We visit 3000 poor households in Malawi across 150 villages, offering different preventive goods at randomly assigned prices. The study will be conducted in two rounds.
In round 1, the survey team visits 150 villages that have been previously selected and, in all villages, randomly identifies 20 respondents meeting the sample criteria described in the previous section. The respondent is then assigned to one of 8 treatment groups determined by the cross-randomization of two conditions:
1. Counter price: total price (in Malawian Kwacha) for which the household can buy the product that is offered, inclusive of the delivery fee;
2. Tag price (in Malawian Kwacha): actual price of the good, that is, the difference between the counter price and the delivery fee.
The table presented in the attached Pre-Analysis Plan summarizes the treatment conditions and the sample composition.
By randomizing what the delivery fee was, as part of that full price, households effectively pay different prices for the same good -- although with the same cash on hands by the end of that round. Analogously to Chetty (2009), this variation in how the price of the good is framed, affects reference prices for those products, without influencing other important parameters determining future demand.
Moreover, within each cell, the type of good offered to participants is randomly selected. Half of the respondents will be offered an experience good, i.e. 3 bars of soap, while the other half will receive a credence good, that is a 100ml bottle of Multivitamin Supplement.
Once the individual has been selected, she is asked to complete a short survey (see next session) and is offered the possibility of buying soap or vitamin supplements - depending on which good is randomly selected - delivered to their doors at either full or discounted price, according to the table shown above. At the end of the visit, independent of whether the participant had decided to purchase the product or not, the enumerator reveals more information about the composition of the price, i.e. how much of the counter price that was paid covered the price of the product (tag price), and how much was the delivery fee.
In the second round, which takes place approximately 2-3 weeks after the first visit, the survey team revisits the same households and, before administrating a short survey, it elicits willingness to pay for a larger set of preventive health goods, which we categorize into "experience" and "credence" goods.
1. Experience goods: soap, mosquito bednets, chiponde (supplementary feeding).
2. Credence goods: multivitamin supplement, chlorine, waterguard, and deworming tablets.
To make our measure of willingness to pay as reliable as possible, we elicit it in an incentive-compatible way use the Becker-DeGroot-Marschak (BDM) mechanism. Moreover, the following measures are taken to mitigate all possible measurement concerns:
1. After being explained how the game works, households are asked to state their maximum willingness to pay to receive a single dose of each product, taking into account that delivery is offered for free during this second visit.
2. Only one predetermined good, namely soap, is actually sold in the end, but households learn which one only at the end of the experiment.
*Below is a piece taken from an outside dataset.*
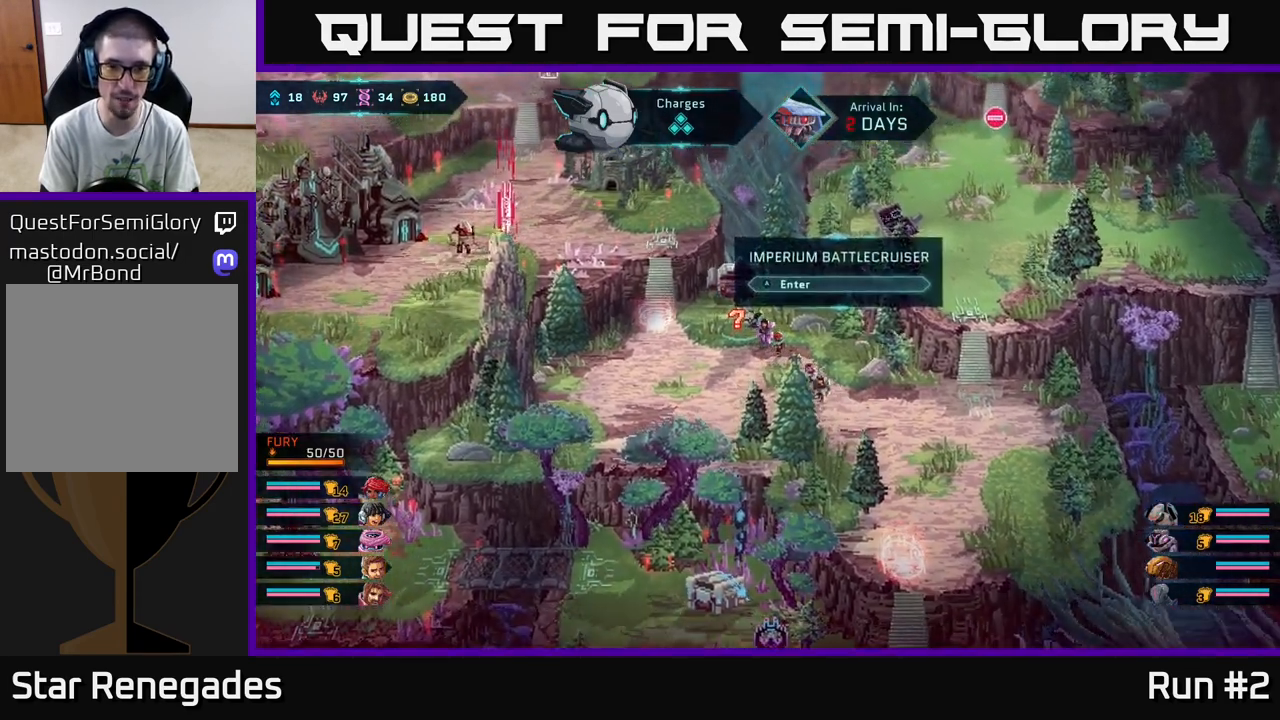
{"buttons": ["A"], "left_stick": "center", "right_stick": "center", "events": [[200, "left_stick", "left"], [333, "left_stick", "center"], [417, "A", "down"]]}
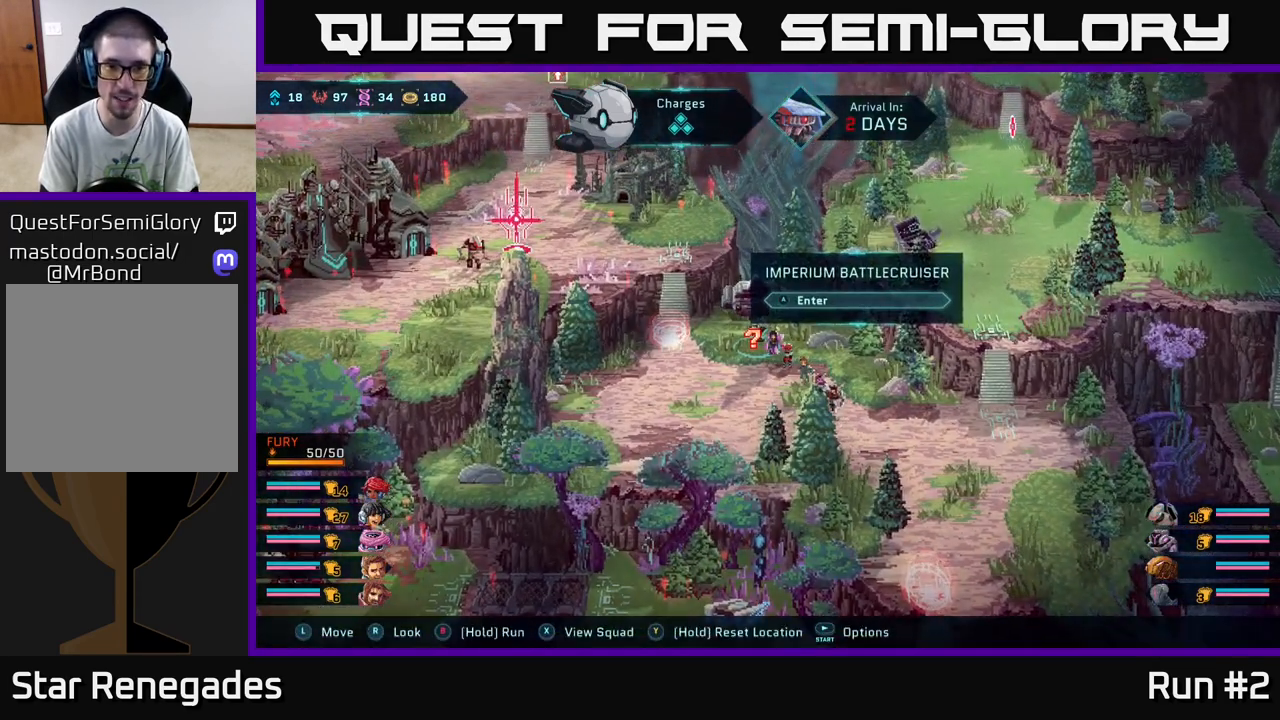
{"buttons": [], "left_stick": "center", "right_stick": "center", "events": [[17, "A", "up"]]}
3. At the beginning of the procedure, each respondent is shown a unit of each good to make sure that they don't perceive some goods as more likely to be sold than others.
4. Given that respondent are likely to be unfamiliar with this type of game, we run a trial round with peanuts, to make sure that the rules of the game are clear before proceeding, and that participants understand that it's in their best interest to answer truthfully.
5. We randomize the order in which the goods are presented.
6. Finally, a price is randomly drawn and, if it is lower than the household's stated willingness to pay, the good is sold at that price. Otherwise, the household is not allowed to buy the product.